ST. LOUIS - The 2019 St. Louis celebration honoring the life of Dr. Martin Luther King went on as planned despite the frigid temperatures.
"We know we have come a long way but we also know we have a long way to go," said St. Louis Mayor Lyda Krewson.
The mayor joined hundreds of others to brave the bitter cold to honor the legacy of Dr. King outside the Old Courthouse in downtown. The building was locked because of the government shutdown but the civic ceremony was not affected by the weather.
“…We are committed and staying focused on what Dr. King gave to all of us. The three evils are still present: poverty, racism, and violence. We must continue," said Mertean Gayles, president of the Dr. Martin Luther King Jr. Holiday Committee.

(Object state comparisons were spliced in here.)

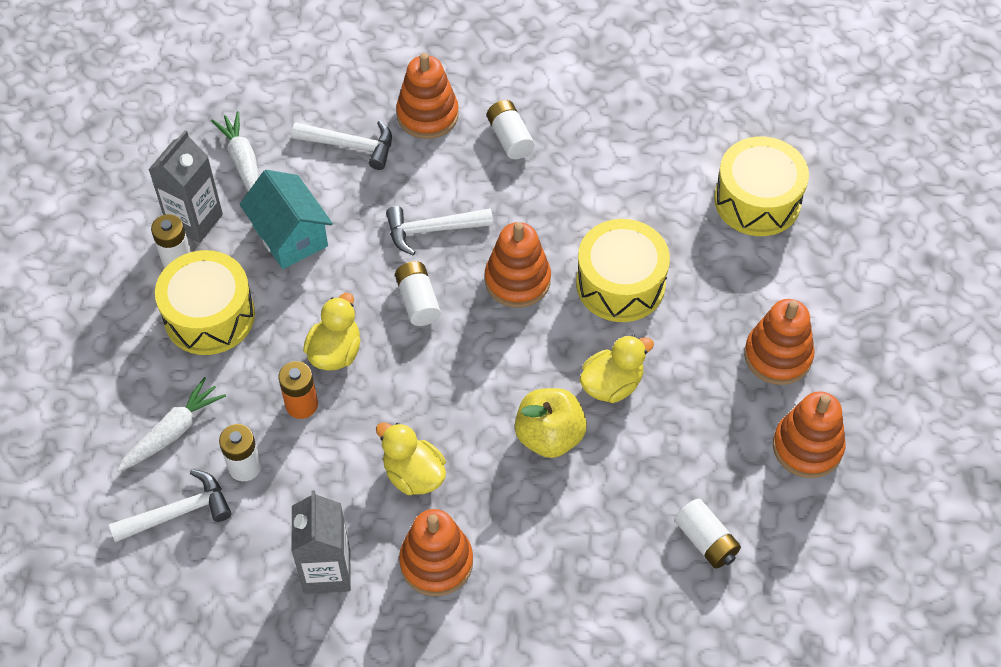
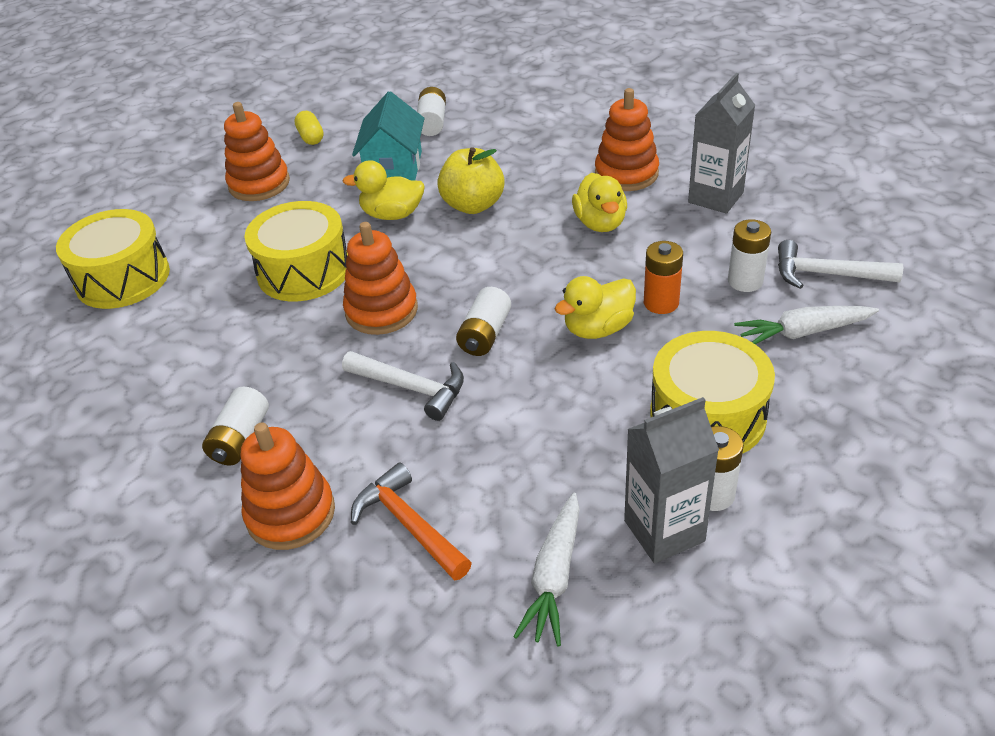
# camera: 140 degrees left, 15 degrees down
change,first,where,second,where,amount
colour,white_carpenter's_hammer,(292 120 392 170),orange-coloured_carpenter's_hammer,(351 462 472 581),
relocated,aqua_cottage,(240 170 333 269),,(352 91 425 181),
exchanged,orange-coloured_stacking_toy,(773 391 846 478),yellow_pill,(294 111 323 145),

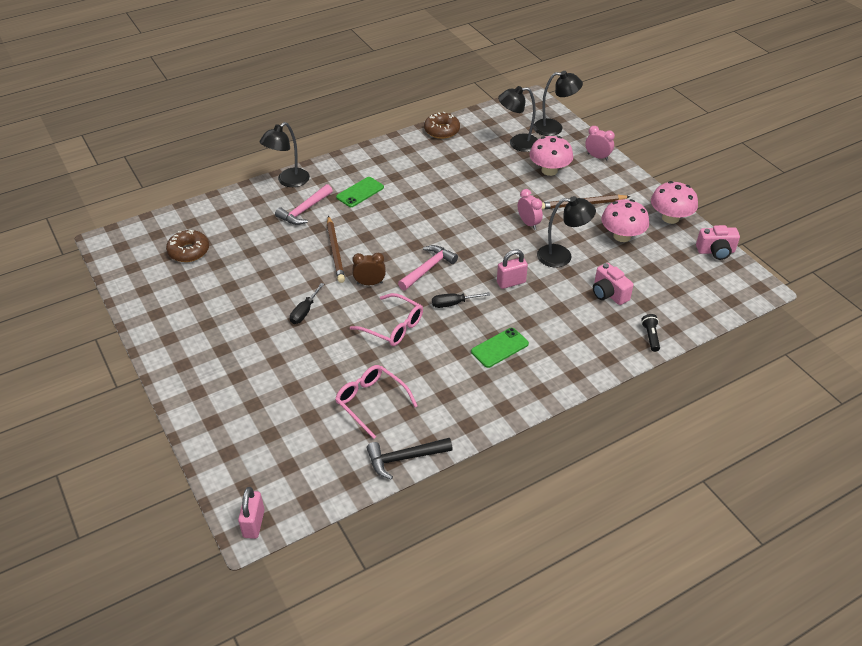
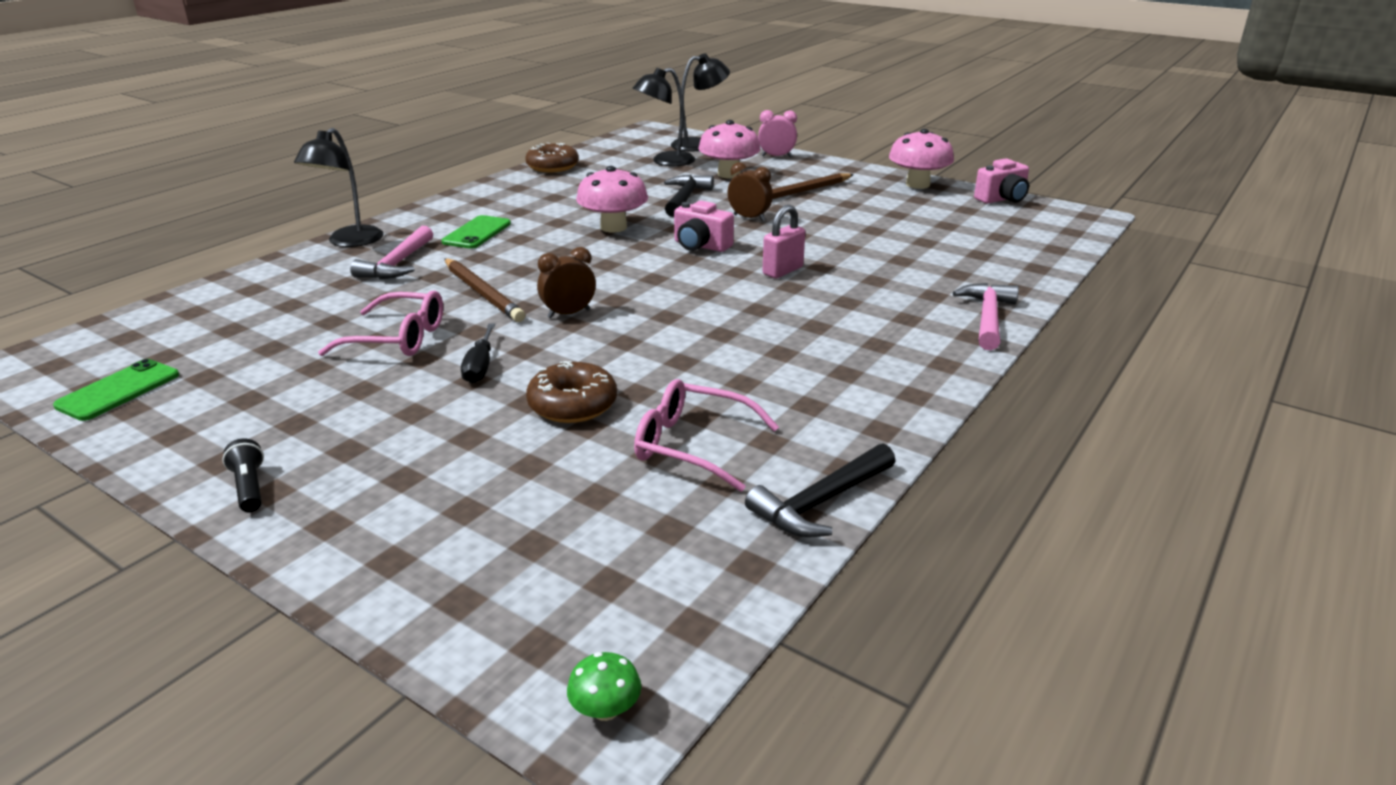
# camera: 25 degrees left, 15 degrees down
change,first,where,second,where,amount
colour,rose-pink_bedside_clock,(518 189 543 230),russet_bedside_clock,(728 162 773 221),
missing,black_reading_lamp,(537 196 596 268),,,
relocated,rose-pink_fungus,(601 199 649 242),,(576 166 648 233),
relocated,russet_donut,(166 230 209 262),,(526 361 617 423),
relocated,rose-pink_carpenter's_hammer,(398 245 458 290),,(953 283 1019 350),
relocated,rose-pink_compact_camera,(593 263 634 305),,(674 201 734 252),
missing,black_flat_screwdriver,(432 292 490 308),,,
relocated,rose-pink_glasses,(350 293 423 346),,(318 291 443 356),
relocated,black_flashlight,(641 314 660 352),,(222 439 264 513),
relocated,leaf-green_mobile_phone,(471 328 529 368),,(53 359 179 421),
exchanged,rose-pink_small_lock,(238 487 265 539),leaf-green_fungus,(567 652 641 721),
appeared,,,black_carpenter's_hammer,(664 175 714 217),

The group marched from the Old Courthouse to Leonard Baptist Church on Compton Avenue, where an interfaith service took place. Dr. King won the Nobel Peace Prize in 1964 for his non-violent campaigns which shined a light toward reconciliation and justice.
“He was about taking us from where we are to a better place and more unified nation and recognizing our strength lies in how we embrace our diversity,” said St. Louis Board of Aldermen President Lewis Reed.
Dr. King graduated high school at 15, earned his bachelors at 19, his masters at 22, and doctorate at 26.
Reverend Darryl Gray, who marched with Dr. King, said homeless dying on the streets and prisons being filled with black men and women are what he would be talking about on this day.
“These are things Dr. King would have spoken about if he were alive today, so we continue his message and his dream," Gray said.